April 10, 1918 – May 23, 2008
“One thing that Life and I agreed right from the start was that one war photographer was enough for my family; I was to be a photographer of peace.”
Happy Birthday to Cornell Capa! The Founding Director of the International Center of Photography and the brother of war photographer Robert Capa, would have been 95 today.
Cornell Capa (originally Cornell Friedmann) was born in Budapest and moved to Paris in 1936 to join his brother, Robert Capa, who had escaped from the increasingly anti-Semitic climate of Hungary in 1930. Although he had intended to study medicine, Cornell was drawn to photography through his brother and began making prints for him, as well as for Henri Cartier-Bresson and Chim (David Seymour). This experience encouraged him to become a professional photojournalist, and by 1937 he moved to New York to pursue that career.

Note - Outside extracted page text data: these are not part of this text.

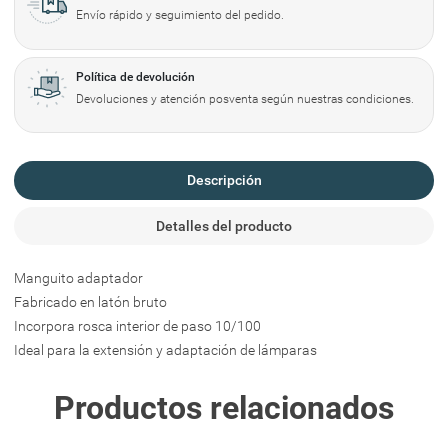
Envío rápido y seguimiento del pedido.
Política de devolución
Devoluciones y atención posventa según nuestras condiciones.
Descripción
Detalles del producto
Manguito adaptador
Fabricado en latón bruto
Incorpora rosca interior de paso 10/100
Ideal para la
extensión y adaptación de lámparas
Productos relacionados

All his hard work paid off by 1939 when his first photo story was published in Picture Post, after he had been working in the darkrooms of the Pix agency and LIFE for a few years. During World War II, Capa worked for the US Army Air Corps Photo-Intelligence Unit and the Army Air Corps’s public relations department. In 1946, he became a staff photographer at LIFE, based mainly in the American Midwest, and covered some three hundred assignments over the next three years. He was the magazine’s resident photographer in England for two years, after which he returned to the United States, to produced some of his most well-known photo essays, on subjects such as Adlai Stevenson’s presidential campaign and a thought-provoking study of the education of mentally retarded children.
Upon Robert Capa’s death in 1954, Capa left LIFE to continue his brother’s work at Magnum, the international cooperative photography agency co-founded in 1947 by Robert Capa, Henri Cartier-Bresson, Chim (David Seymour), and George Rodger. Over the next twenty years, Capa photographed many important stories for Magnum, including the activities of the Perón government in Argentina; the Democratic National Conventions of 1956, 1960 and 1968; and John F. Kennedy’s first hundred days in office.
Capa’s photographic production slowed in the mid-1970s as he devoted himself more to the care and promotion of other photographers’ work through his International Fund for Concerned Photography. By 1964, he organized the exhibition entitled “The Concerned Photographer”. He choose the phrase “concerned photographer” to describe those photographers who demonstrated in their work a humanitarian impulse to use pictures to educate and more importantly to change the world, not just to record it. This exhibition led to the establishment of the International Center of Photography, an organization dedicated to the support of photography as a means of communication and creative expression, and to the preservation of photographic archives as a vital component of twentieth-century history. Capa received ICP’s Lifetime Achievement Award in 1995 and served as ICP’s Director Emeritus few many years up until his death in 2008 where he died in New York City on May 23rd of natural causes at the age of 90, two days short of the 54th anniversary of his brother’s death.
Cornell Capa’s driving passion and hunger for striving to achieve ‘peace’ with his photographs won’t be forgotten, their always seems to be a consistence to his work, with a clear subject matter and a strong composition that has been considered at times to be quite electric and bold. “I am not an artist, and I never intended to be one, I hope I have made some good photographs, but what I really hope is that I have done some good photo stories with memorable images that make a point, and, perhaps, even make a difference.” – extract from 1992 book ‘Cornell Capa: Photographs.’